Fourth quarter struggles lead to Bluejackets’ 61-45 loss to West Washington

By Noah Dalton

MITCHELL — After falling to West Washington during the annual Cement City Classic earlier this season, Mitchell High School had a chance on Friday to avenge that loss with a rematch against the Senators.

The first time around, it was a convincing win for West Washington, 55-32 final, with a strong second half, where they outscored the Bluejackets 37-14 making the difference.

In the rematch, the Senators eventually were the victors once again, this time with a final score of 61-45.

Once again, West Washington swung the game during the second half. This time it was specifically the fourth quarter, where they began the period scoring nine unanswered points before ultimately outscoring Mitchell by 19 points (27-8).

Kaden Mullis looks to score near the basket against West Washington

Until that point, the two sides had spent much of the night exchanging small leads back and forth, with the Bluejackets going up by six points near the end of the third quarter, the largest lead either side held before the Senators took control in the fourth.

Mitchell head coach Clint Roesler specifically pointed to turnovers as a reason for the team’s fourth quarter slide. The Bluejackets gave it up eight times in the fourth quarter, more than the seven they’d lost in the previous three quarters combined.

“The ball pressure bothered us too much. Simple turnovers that we don’t need to make and simple things that we need to do better. We just couldn’t execute it well enough tonight,” he said.

“We talked about in the locker room, that everybody in our program has got to go home tonight and nobody should point fingers at each other, but they should point back, including myself and the coaching staff and everybody that’s involved in our program, and figure out what do we need to do a little bit better.”

Parker Felton lays it up against West Washington

Despite the loss, the second time around against West Washington was a much stronger showing from the Bluejackets, particularly on the offensive end.

The 32 points total scored by Mitchell in that game was the team’s lowest since the 2023-24 season where they scored only 29 against Scottsburg, who went on to win the Indiana 3A State Championship that season.

“We looked at ourselves, we looked at a lot of film.

I think we still had a little bit of a hangover from the night before losing an emotional game that we should have won. So that didn’t help either. We had some tired legs, we didn’t shoot the ball very well,” Roesler said about the team’s first matchup against the Senators.

“I had three main areas that we needed to focus on, and that was rebounding, turnovers and finishing at the rim better. We pulled clips from everybody from all three of those days and watched it and watched what we needed to do better. For three quarters, we did a really good job of that,” he said about the team’s improvement in Friday night’s game.
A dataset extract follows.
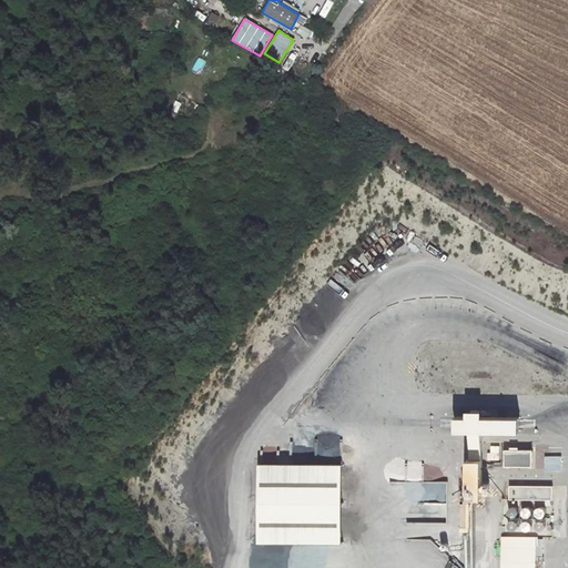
[(519,433),(520,418),(456,416),(456,430),(519,433)]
Gavin Robinson was the Bluejackets’ leading scorer for the night with 23 points. He finished the game just one point shy of reaching 1,000 for his career. 

Gavin Robinson attempts a jumper while West Washington’s Brady Rosenbaum defends

Robinson will likely cross the milestone during the team’s next game, Jan. 27 against Medora at The Hive.

“If you were able to score 1,000 points in this state, you accomplished something major and I don’t know that he’s fully understood that yet. I think it’ll be a thing when he gets older that he can look back at it and see how special it is. He’ll really appreciate it. Right now, he’s just like, ‘all right, cool.’ But, man, that’s just Gavin,” said Roesler.

“I love Gavin. I love how hard he plays. And I’m really proud of him. He’s shouldered a load this year and from the team that he had last year, which was a bunch of experienced players, versus this team. He’s handled it with grace and respect.”